● **Directions**
[1] According to the passage on low-carb diets, in which journal was the new research on bone health published?
[2] Pick up the passage on low-carb diets after its final sentence and continue it.

● **Source passage**
== Segment start ==

New research in the European Journal of Nutrition found that a low-carb, high-fat diet like its namesake LCHF, meat and cheese and Atkins diets may pose a threat to bone health, particularly in men. In this study scientists found that a low-carb, high-fat diet negatively affected three markers for bone health and bone building, including: blood levels of growth hormone, bone volume and a compound that determines new growth of bones (called bone formation marker P1NP). The same study found that this was a male-specific effect and low-carb, high-fat diets did not have the same effect on female bones.
Does that mean that women should run out and gorge on bacon, pork chops and cheese platters? Absolutely not. A Harvard University study published in the journal Nature found that in as little as two days of eating a diet high in meat and cheese, the resident microbes in the human gut shift to higher numbers of inflammation-causing ones. Considering that even low grade inflammation is increasingly linked to dozens of diseases including arthritis, heart disease and cancer, anything that increases the numbers of inflammation-causing gut microbes is not a good indicator for long-term health.

== Segment end ==

Stored data entries
== Segment start ==

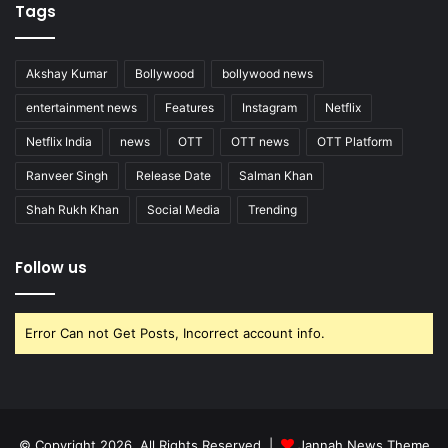
Tags
Akshay Kumar
Bollywood
bollywood news
entertainment news
Features
Instagram
Netflix
Netflix India
news
OTT
OTT news
OTT Platform
Ranveer Singh
Release Date
Salman Khan
Shah Rukh Khan
Social Media
Trending
Follow us
Error Can not Get Posts, Incorrect account info.
© Copyright 2026, All Rights Reserved |
Jannah News Theme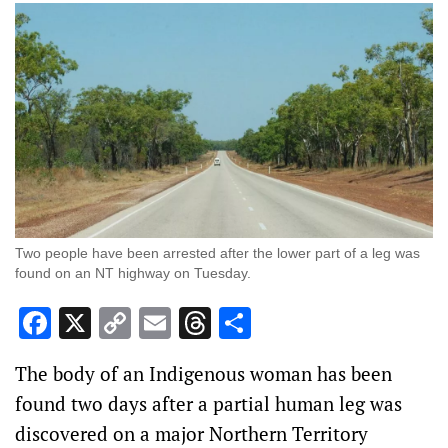
Two people have been arrested after the lower part of a leg was
found on an NT highway on Tuesday.
Facebook
X
Copy
Email
Threads
Share
Link
The body of an Indigenous woman has been
found two days after a partial human leg was
discovered on a major Northern Territory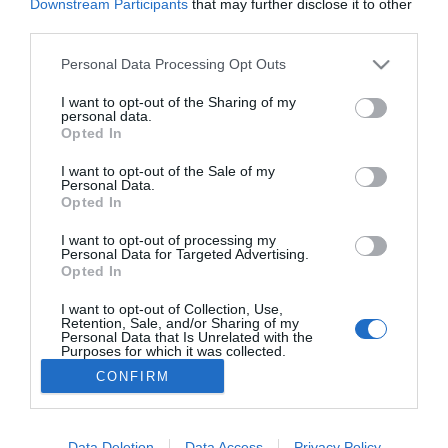
Downstream Participants
that may further disclose it to other
Francesc Pla Santamans
23/02/2011
third parties.
Personal Data Processing Opt Outs
1
2
3
4
5
6
I want to opt-out of the Sharing of my
personal data.
Lo más leído
Opted In
I want to opt-out of the Sale of my
No se han encontrado artículos
Personal Data.
Opted In
I want to opt-out of processing my
Personal Data for Targeted Advertising.
Opted In
I want to opt-out of Collection, Use,
Retention, Sale, and/or Sharing of my
Personal Data that Is Unrelated with the
Purposes for which it was collected.
Opted Out
CONFIRM
ACTUALIDAD
TU FARMACIA
FORMACIÓN E INVESTIGACIÓN
REVISTA DIGITAL
EL FARMACÉUTICO HOSPITALES
Data Deletion
Data Access
Privacy Policy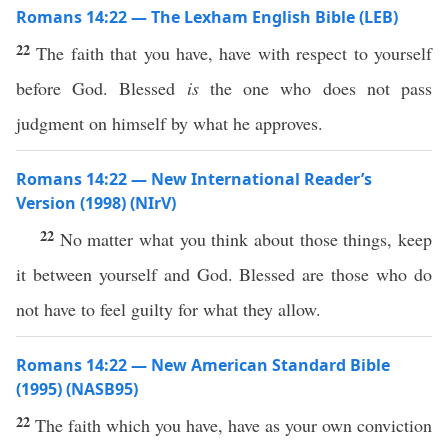
Romans 14:22 — The Lexham English Bible (LEB)
22
The faith that you have, have with respect to yourself
before God. Blessed
is
the one who does not pass
judgment on himself by what he approves.
Romans 14:22 — New International Reader’s
Version (1998) (NIrV)
22
No matter what you think about those things, keep
it between yourself and God. Blessed are those who do
not have to feel guilty for what they allow.
Romans 14:22 — New American Standard Bible
(1995) (NASB95)
22
The
faith
which
you
have
,
have
as your
own
conviction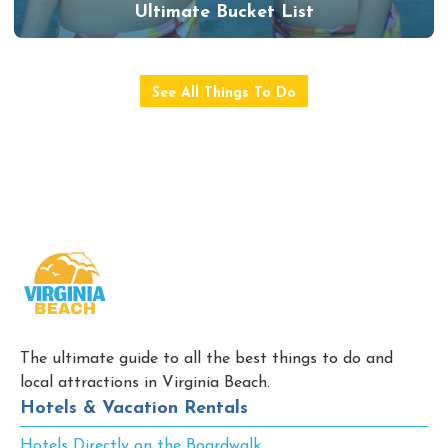
Ultimate Bucket List
See All Things To Do
The ultimate guide to all the best things to do and
local attractions in Virginia Beach.
Hotels & Vacation Rentals
Hotels Directly on the Boardwalk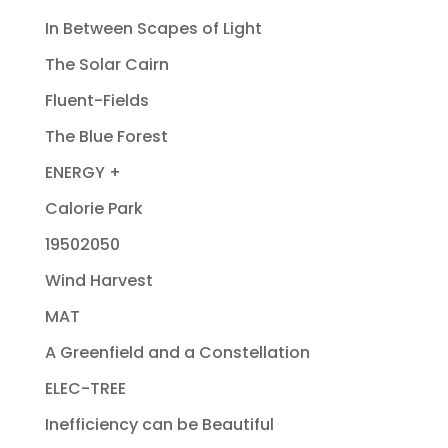
In Between Scapes of Light
The Solar Cairn
Fluent-Fields
The Blue Forest
ENERGY +
Calorie Park
19502050
Wind Harvest
MAT
A Greenfield and a Constellation
ELEC-TREE
Inefficiency can be Beautiful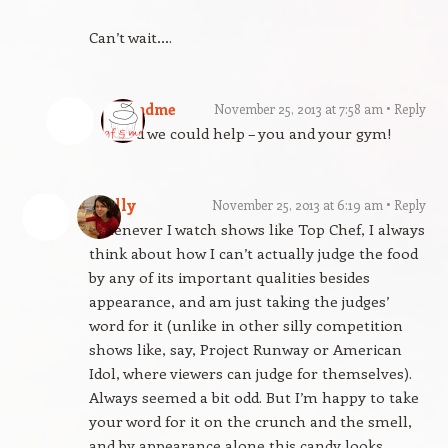
Can’t wait….
gfandme
November 25, 2013 at 7:58 am
Reply
Glad we could help – you and your gym!
Molly
November 25, 2013 at 6:19 am
Reply
Whenever I watch shows like Top Chef, I always
think about how I can’t actually judge the food
by any of its important qualities besides
appearance, and am just taking the judges’
word for it (unlike in other silly competition
shows like, say, Project Runway or American
Idol, where viewers can judge for themselves).
Always seemed a bit odd. But I’m happy to take
your word for it on the crunch and the smell,
and by appearance alone this candy looks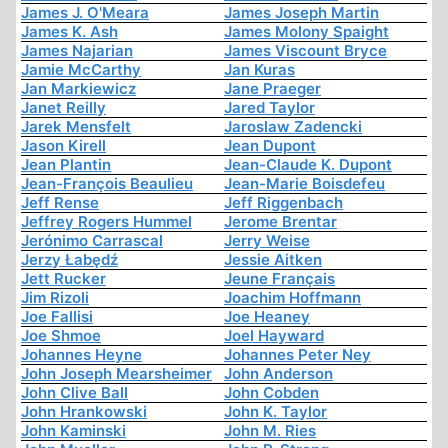
James J. O'Meara
James Joseph Martin
James K. Ash
James Molony Spaight
James Najarian
James Viscount Bryce
Jamie McCarthy
Jan Kuras
Jan Markiewicz
Jane Praeger
Janet Reilly
Jared Taylor
Jarek Mensfelt
Jaroslaw Zadencki
Jason Kirell
Jean Dupont
Jean Plantin
Jean-Claude K. Dupont
Jean-François Beaulieu
Jean-Marie Boisdefeu
Jeff Rense
Jeff Riggenbach
Jeffrey Rogers Hummel
Jerome Brentar
Jerónimo Carrascal
Jerry Weise
Jerzy Łabędź
Jessie Aitken
Jett Rucker
Jeune Français
Jim Rizoli
Joachim Hoffmann
Joe Fallisi
Joe Heaney
Joe Shmoe
Joel Hayward
Johannes Heyne
Johannes Peter Ney
John Joseph Mearsheimer
John Anderson
John Clive Ball
John Cobden
John Hrankowski
John K. Taylor
John Kaminski
John M. Ries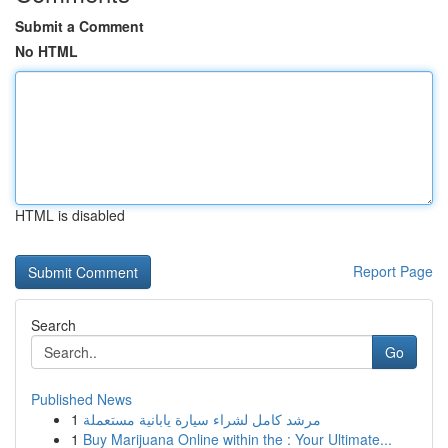
Submit a Comment
No HTML
HTML is disabled
Report Page
Search
Go
Published News
1
مرشد كامل لشراء سيارة يابانية مستعملة
1
Buy Marijuana Online within the : Your Ultimate...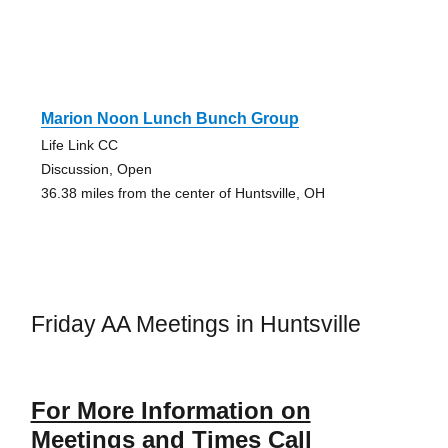
Marion Noon Lunch Bunch Group
Life Link CC
Discussion, Open
36.38 miles from the center of Huntsville, OH
Friday AA Meetings in Huntsville
For More Information on
Meetings and Times Call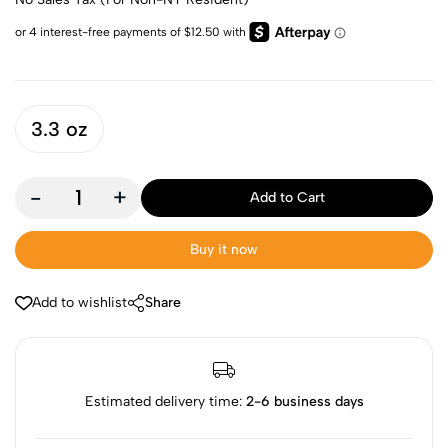
3.3 oz
-
+
Add to Cart
Buy it now
Add to wishlist
Share
Estimated delivery time:
2-6 business days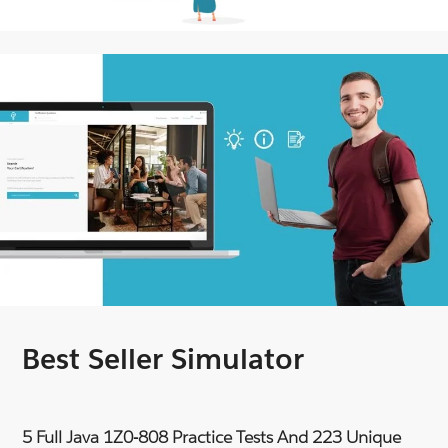
Best Seller Simulator
5 Full Java 1Z0-808 Practice Tests And 223 Unique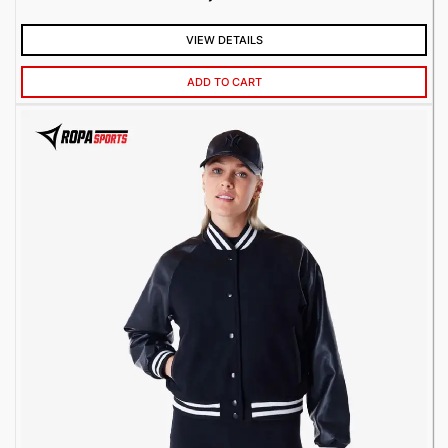
VIEW DETAILS
ADD TO CART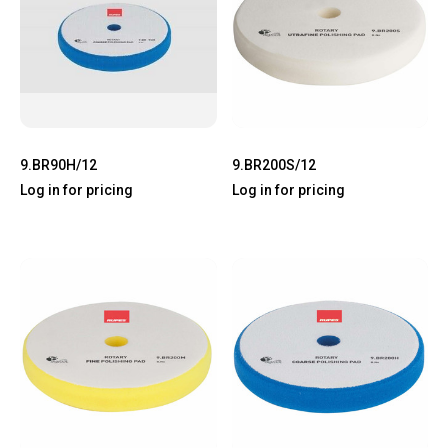
9.BR90H/12
9.BR200S/12
Log in for pricing
Log in for pricing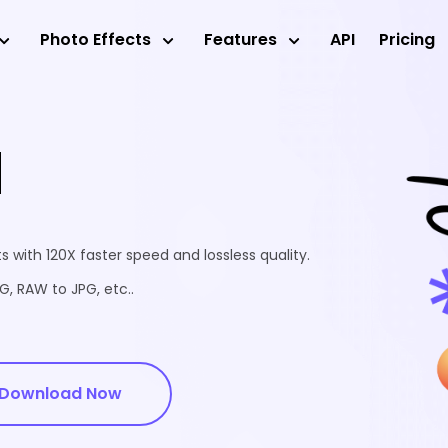
Photo Effects
Features
API
Pricing
d
 with 120X faster speed and lossless quality.
, RAW to JPG, etc..
Download Now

== Segment end ==

● **Expected results**
[1] The European Journal of Nutrition.

[2]
So, how can you tell if your low-carb diet is right for you? Here are some of the factors I consider when evaluating low-carb diets:
1) Any diet that eliminates or reduces “good carbs” like vegetables and legumes is unlikely to support health in the long-term. An ever-growing volume of research shows the value of plant-based diets.
2) Any diet that does not differentiate between sources of proteins, claiming that all protein sources are beneficial or acceptable on the diet, is of little value. The reality is that there is a huge difference between the body’s ability to digest and absorb amino acids from different types of protein. And, let’s face it: nitrite-packed, high-fat bacon does not offer the same health benefits as raw nuts, seeds or fish.
3) If you’re worried about bone health and are male, you should definitely skip low-carb diets that are also high in fat.
4) Gut health is increasingly linked to the health of every other part of the body. Throwing off gut health through consumption of high amounts of meat and cheese is never going to be a strategy for health.
5) Even a plant-based diet should include a small amount of protein (4 to 6 ounces of fish or chicken) or a handful of nuts or seeds every few hours to help keep blood sugar levels stable. Stable blood sugar levels means balanced energy and moods, less risk of obesity and improved overall health.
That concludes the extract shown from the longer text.